A découvrir d’urgence ! Ce pavé de plus de 500 pages est le plus beau livre que j’ai lu depuis longtemps. Succès en Espagne et en Allemagne, nul doute qu’il touchera de même les lecteurs français, en particulier ceux qui vénèrent les livres. Ce roman foisonnant tient à la fois du roman d’apprentissage, du récit fantastique et de l’enquête. Mais revenons à l’histoire avant que je ne m’emballe !

 

Barcelone, 1945 : Daniel, le narrateur, a 10 ans. Un matin, à l’aube, son père, libraire en livres anciens, l’emmène dans un lieu connu seulement des initiés : le Cimetière des Livres Oubliés. La tradition veut que tout nouveau visiteur y adopte un livre afin de le sauver de l’oubli. Pour Daniel, ce sera L’Ombre du vent de Julian Carax, un parfait inconnu.
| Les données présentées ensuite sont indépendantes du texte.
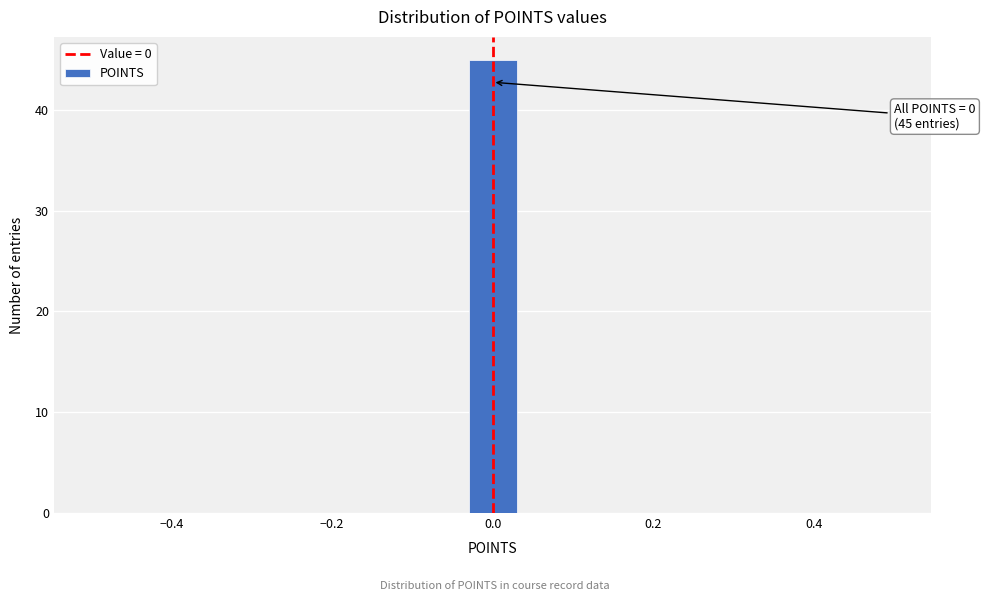

Around what value on the x-axis is the tallest bar? Give the approximate position of its centre, as read against the axis.

0.00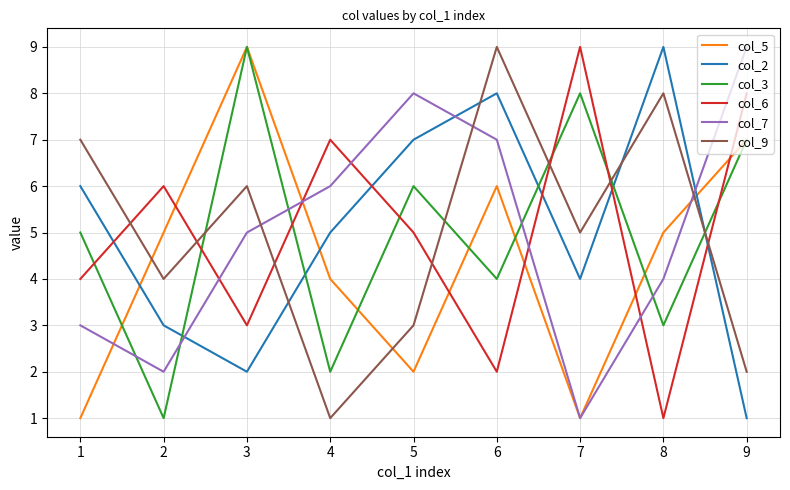

How many intersections are there between col_2 and col_5?

3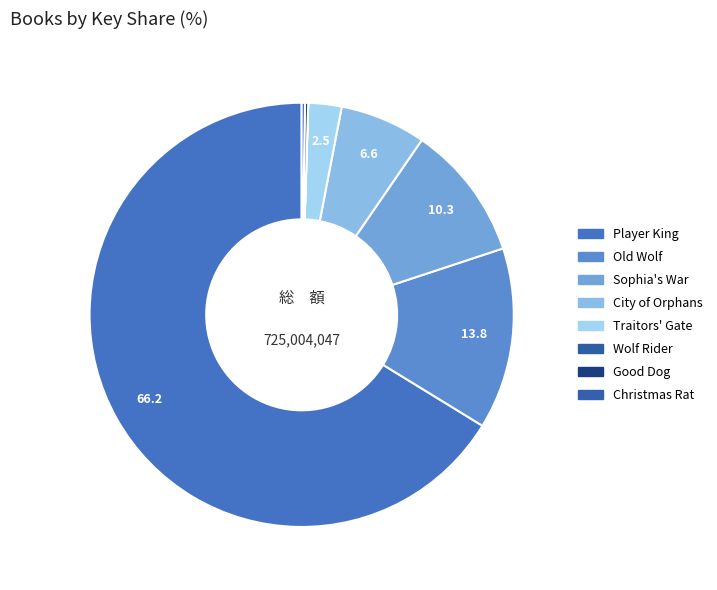

Rank the categories by value from highest to lowest.

Player King, Old Wolf, Sophia's War, City of Orphans, Traitors' Gate, Christmas Rat, Good Dog, Wolf Rider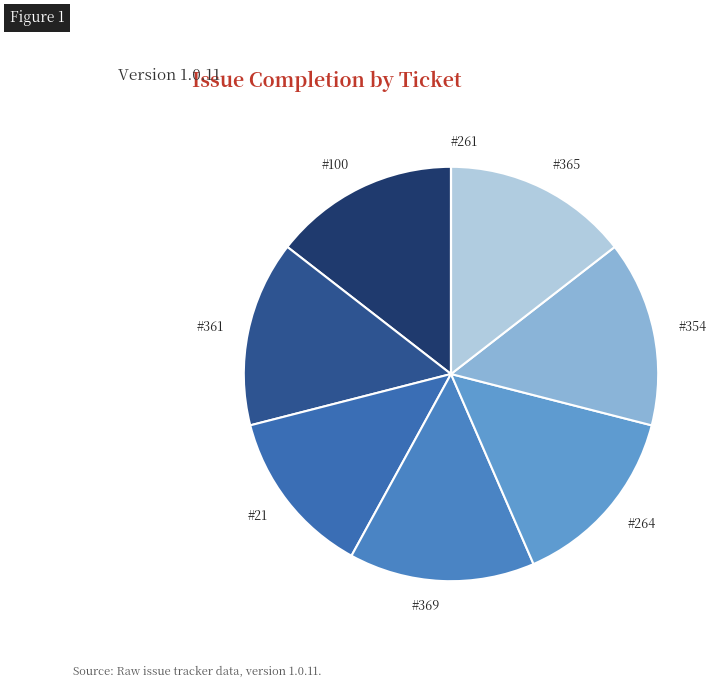

Which has a higher value, #354 or #21?

#354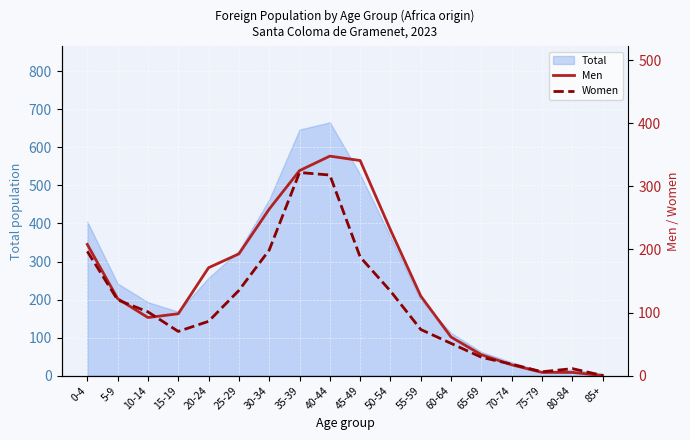

Where is Men nearest to the value 174?

20-24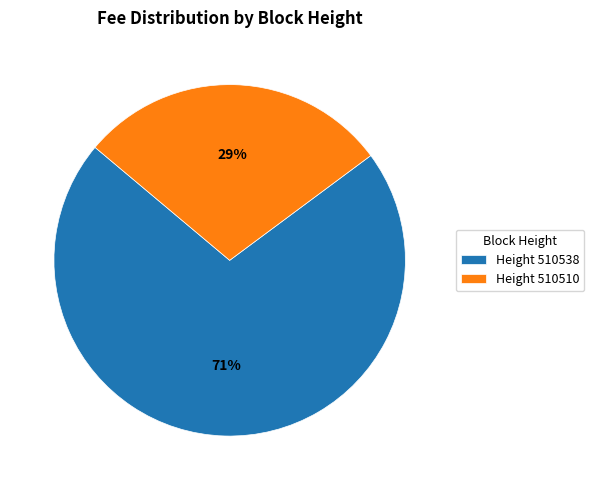

To the nearest percent, what portion does Height 510538 represent?

71%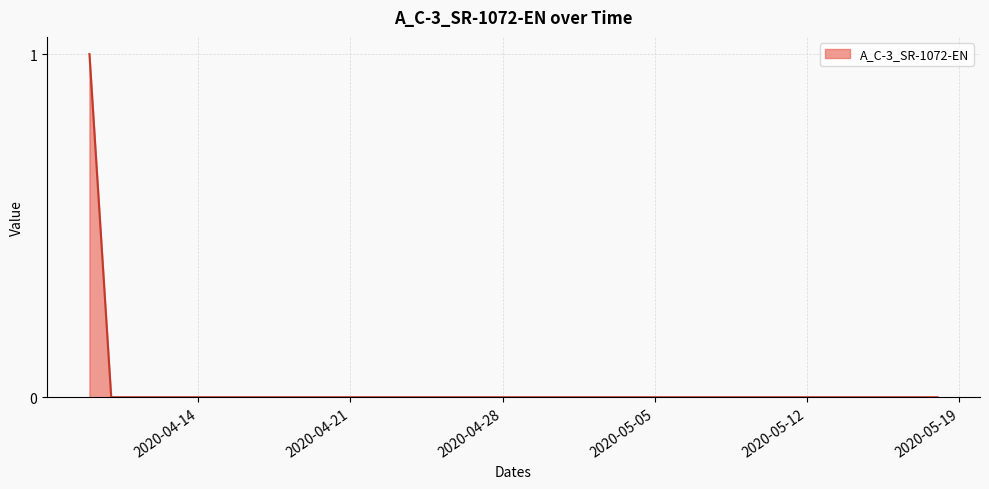

Does the chart display data point markers on the line(s)?

No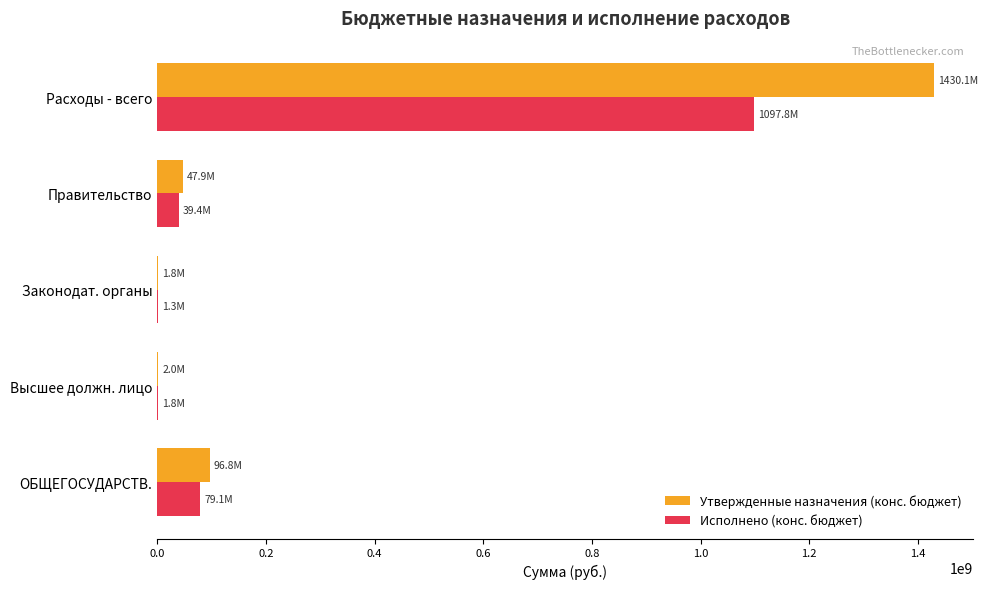

At which label does Исполнено (конс. бюджет) reach its peak?

Расходы - всего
Cette rencontre va bouleverser sa vie et l’entraîner dans des aventures teintées de mystère. En effet, la vie et l’œuvre de Julian Carax sont peuplées de secrets que Daniel cherchera à dévoiler. Par exemple, pourquoi un individu cherche-t-il à brûler tous les exemplaires des romans de Carax ? Le lecteur y croisera des personnages hauts en couleur, attachants ou inquiétants et suivra le narrateur sur 20 ans au fil des rebondissements. La structure du roman, façon " poupées russes ", rappelle les romans de Paul Auster, l’aspect romanesque en plus. Amateurs d’histoires en miroir où les coïncidences ne sont jamais gratuites et les multiples pistes autant d’histoires dans l’histoire où la réalité et la fiction se mêlent, vous trouverez ici votre plaisir et même plus ! Ce livre donne le sentiment d’être un enfant qui vient de découvrir le pouvoir enchanteur de la lecture. L’univers imaginaire déployé par l’auteur emprunte beaucoup aux classiques du genre : femmes fatales mystérieuses, maisons abandonnées aux histoires tragiques, personnages fantomatiques, sombres individus à l’âme plus noire que la nuit…mais aussi un " clochard " formidable terriblement attachant dont les expressions colorées m’ont beaucoup fait rire. Car, cerise sur le gâteau, le livre n’est pas dénué d’humour. C’est une lecture que l’on vit et qui marque le cœur et l’esprit. Une lecture qui donne envie de découvrir Barcelone, tant l’auteur en fait un lieu mythique.